I asked Andrew about some real-life examples of companies that have successfully deployed agentic systems. He first talked about a support portal: “They introduced a unified colleague support portal with voice and digital invocation, proactive broadcasts and guided SOP search. They connected systems of record and began building the intelligent layer fronting all channels, applying early triage to identify trends and fast automations but filtering and prioritising contacts based on context and business rules. Agentic-based Agent Assist now prepares context, improves routing and removes repetitive steps. Simple autonomous flows handle routine queries. The intelligent layer tracks trends for proactive care. This is an ongoing evolution where the operation becomes more stable, intelligent and proactive each month, not a completed transformation. Over time there will be a rebalancing of human agents and Agentic autonomy which, as work is progressively automated and eSAT goes up, will also reduce attrition of staff, thereby achieving the business case ROI.”

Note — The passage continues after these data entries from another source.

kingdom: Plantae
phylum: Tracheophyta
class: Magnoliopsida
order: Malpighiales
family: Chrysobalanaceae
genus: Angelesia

He also described a very interesting idea, sales agents watching the market for triggers that demonstrate a company is looking to buy services. He said: “A global tech provider implemented an orchestrated multi – Agentic (50+ agents) sales engine to harvest thousands of market triggers to identify buying flags. Each night the system surfaces a prioritised set of companies to the sales leader with insights and rational to follow as they approach those companies in the prioritised order. The results have generated in excess of $200m net new revenue since going live.”
I asked Andrew about the idea of an ‘AI winter…’ What happens if AI research slows down because the technology companies find they are struggling to generate revenue?
Andrew said it’s better to look inside your own organisation rather than worrying about what is happening in San Francisco. He said: “The shift that matters is not external. It is internal. The real change happens when companies start thinking and behaving differently. There will always be new, clever AI. That pace will not stop now, its self perpetuating. But the real value comes from how organisations choose to apply it, how they redesign their operations and how they develop their people to work in a more intelligent way.”
He also added: “In many ways, a slowdown may actually help. It gives leaders time to breathe, time to learn and time to choose the right approach rather than chasing the next shiny tool. The noise softens and the thinking sharpens.”
Andrew is suggesting that the possible AI winter is just a media headline and we should really be focused on what our companies could look like if they are designed around knowledge.
The evolution is possible, but it will take evangelists like Andrew to really push at the door of experienced business leaders who are yet to see the opportunity.
Let’s face it, in most companies the marketing team doesn’t even let the customer service team know when a promotion is running. We need to rewire the enterprise so information is available to everyone who needs it – human or AI.
As the number of successful case studies increases, I think we will hear more about agentic – it is the new wave of transformation that will take us into the next decade.